An evolutionary computing solution for optimally assigning teaching assistants to course sections while respecting constraints and preferences.

Overview

This system assigns 40 TAs across 17 lab sections, minimizing five penalties:

  • Overallocation: TAs assigned beyond their maximum workload
  • Conflicts: TAs scheduled for overlapping time slots
  • Undersupport: Sections with fewer TAs than required
  • Unavailable: TAs assigned to sections they marked as unavailable
  • Unpreferred: TAs assigned to sections they'd rather not teach

How It Works

Uses an evolutionary algorithm with four agents that modify solutions:

  • Random: Creates completely new random assignments
  • Swap: Exchanges two TAs between sections
  • Add TA: Adds a TA to an undersupported section
  • Remove TA: Removes a TA from a section

The algorithm runs for a set number of iterations (or time limit), periodically removing dominated solutions using Pareto optimality.

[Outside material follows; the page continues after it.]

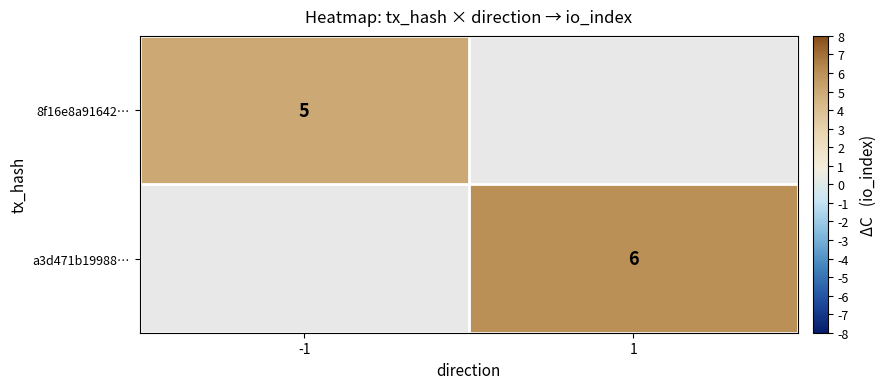

The value of a3d471b19988… at 1 is 11. True or false?

False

Solutions that are worse in all objectives than another solution are eliminated.

Input Files

tas.csv

  • TA information: name, max assignments allowed
  • Preferences for each section (0-16):
    • P = Preferred
    • W = Willing
    • U = Unavailable

sections.csv

  • Section details: instructor, day/time, location, enrollment, topic
  • min_ta: Minimum TAs required
  • max_ta: Maximum TAs allowed

Running the Optimizer

python assignta.py

The algorithm evolves for 100,000 iterations or 5 minutes (whichever comes first), checking for dominated solutions every 100 iterations.

Testing

Run the test suite to verify objective functions:

pytest test_assignta.py

Tests use three pre-defined solutions (test1.csv, test2.csv, test3.csv) to verify each objective function calculates penalties correctly.

Output

CramptonCheng_summary.csv: CSV of all Pareto-optimal solutions with scores for each objective

Profiler Report: Console output showing function call counts and runtime statistics

Solution Format

Solutions are represented as a list of 17 sets (one per section). Each set contains the TA IDs assigned to that section.

Example:

[{0, 5, 12}, {3, 8}, {1, 4, 9, 15}, ...]

This means Section 0 has TAs 0, 5, and 12; Section 1 has TAs 3 and 8, etc.

Dependencies

  • pandas
  • numpy
  • pytest (for testing)
  • Custom evo.py framework (included)
  • Custom profiler.py (included)

Technical Details

The evolutionary framework maintains a population of solutions scored on all five objectives. Pareto dominance determines which solutions to keep: Solution A dominates Solution B if A is better or equal in all objectives and strictly better in at least one. Only non-dominated solutions survive.